A good commit should encapsulate one logical idea without introducing any breaking changes such as failing the tests or including code quality rules violations. Commits should happen very often with a commit message that explains the current behaviour, the reason for your changes and the potential side effects. Commits are very important to document the history of your code and can be used to have a proper code review, roll back and troubleshoot.

References

A reference is an alternative way to access a commit. In order to be able to access a commit with a simple name instead of using the commit hash, it is possible to create a reference (or ref) under the directory .git/refs.

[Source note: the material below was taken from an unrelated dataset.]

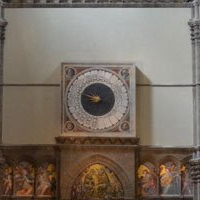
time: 8:48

The are 3 different types of references. The HEAD which is a symbolic reference to the current branch meaning the HEAD file contains a pointer to the current branch rather than its actual SHA1. The tag which is a Git type that has a tagger, a date, a message, and a pointer and consists of a user-friendly way of pointing to the same commit. The remote which allows the collaboration on the same Git project by pushing your local branch to it. Remotes are considered read only mainly because you can not update one with a commit. Git manages a remote by storing the last pushed value to it for every branch in refs/remotes.

Branches

A branch is a pointer to a specific commit that allows you to develop with a new and independent history, working directory and staging area. Each time a new commit takes place, the current branch pointer moves to the newest commit without changing the repository or its history. Managing branches relies mainly on 3 main commands which are branch, checkout and merge. Branch commands include creating, deleting, renaming and listing. Checkout allows you to switch between existing branches and merge allows you to put together the content of two different repositories.

Stashing

Stashing can be a great tool when you would like to make sure that your work stays safe without doing a commit. This could be especially useful when your work is still too messy to be committed yet you want to make sure that it doesn’t get lost while switching to a different branch. Stashes are safe from destructive operations. Thus, given a current state of a working directory, it is possible to record it as a stash, show the content of the stash, apply a specific stash and list the existing stashes. It is also possible to control whether to include untracked or ignored files.

Conclusion

This article represents one of two parts which provide an overview of Git fundamentals and some of the best practices to take into consideration while using the elaborated functionalities. Part II is to come in which we explore two other very powerful Git features which enable you to integrate changes between branches: merging and rebasing.